**Textabschnitt**
In Stettin bauten die Nazis 1941 einen riesigen Bunker über zwei Ebenen. Das unterirdische Labyrinth kann besichtigt werden

Dämmerlicht in der Fußgängerunterführung. Eilig hasten die Reisenden der westpolnischen Stadt Szczecin (Stettin) durch den niedrigen Gang, der die Schalterhalle mit den Gleisen verbindet. Schnelle Blicke wechseln zwischen Anzeigentafel und Armbanduhr. Ganz am Ende des Ganges, direkt an der Treppe zu Gleis 3, schiebt Ewa Grieger unbeobachtet eine schwere Stahltür auf und schaltet die Taschenlampe ein.

Seit gut zwei Monaten führt die Reiseleiterin Touristen von dort aus in den Bauch ihrer Stadt – in die 2500 Quadratmeter große Luftschutzbunkeranlage, die 1941 im Rahmen des „Führer-Sofortprogramms“ für die deutsche Zivilbevölkerung gebaut wurde und sich auf zwei Ebenen erstreckt. 1500 Leute sollten bei Bombenangriffen dort Platz finden, in endlosen Tunneln und Warteräumen, ausgestattet mit eigener Strom- und Wasserversorgung. „Bei den schwersten Luftangriffen im August 1944 drängten sich hier 5000 Menschen“, sagt Ewa Grieger zu ihrer Reisegruppe – die gerade mit dem Regionalexpress aus Deutschland eingetroffen ist und sich hinter der Mittfünfzigerin in den dämmrigen Bunkervorraum schiebt.

**Datenteil**
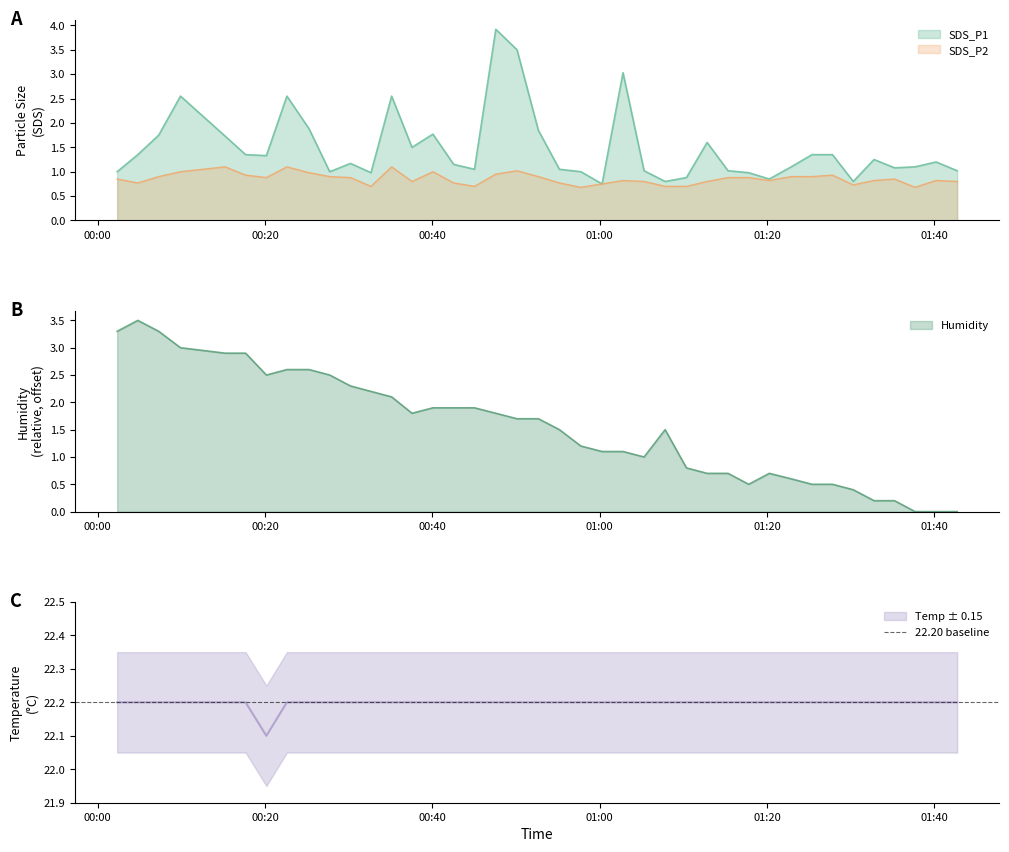

What is the minimum value for SDS_P2?

0.7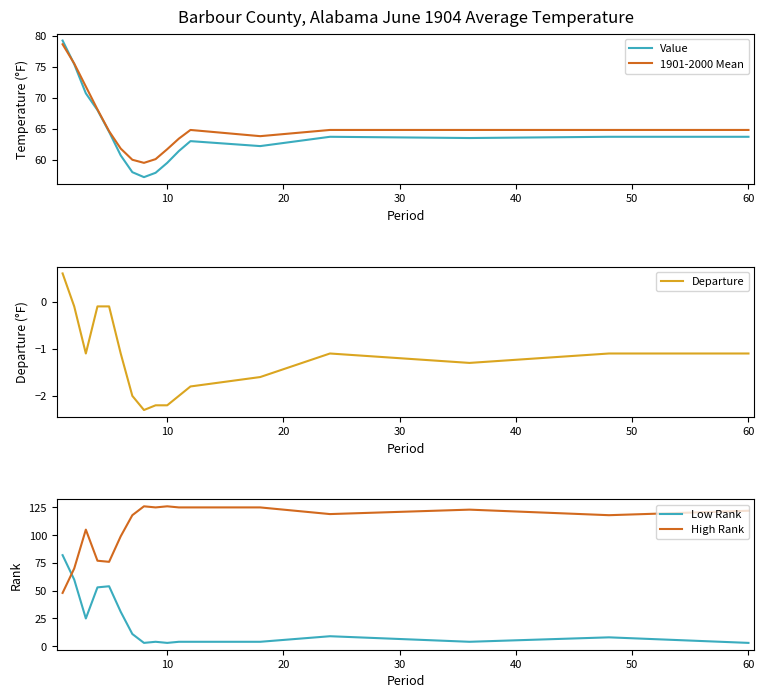

Count the number of categories in the chart.

17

**Fragen zum Text**
(a) Gib aus dem Text über den Stettiner Bunker alles von "In Stettin bauten" bis hinunter zu "die Taschenlampe ein." wortgetreu wieder.
(b) Wie viele Menschen drängten sich laut dem Text über den Stettiner Bunker bei den schwersten Luftangriffen im August 1944 in der Anlage?
Die Zeilen werden hier nicht benötigt.

**Antworten zur Übung**
(a)
In Stettin bauten die Nazis 1941 einen riesigen Bunker über zwei Ebenen. Das unterirdische Labyrinth kann besichtigt werden

Dämmerlicht in der Fußgängerunterführung. Eilig hasten die Reisenden der westpolnischen Stadt Szczecin (Stettin) durch den niedrigen Gang, der die Schalterhalle mit den Gleisen verbindet. Schnelle Blicke wechseln zwischen Anzeigentafel und Armbanduhr. Ganz am Ende des Ganges, direkt an der Treppe zu Gleis 3, schiebt Ewa Grieger unbeobachtet eine schwere Stahltür auf und schaltet die Taschenlampe ein.

(b) 5000 Menschen.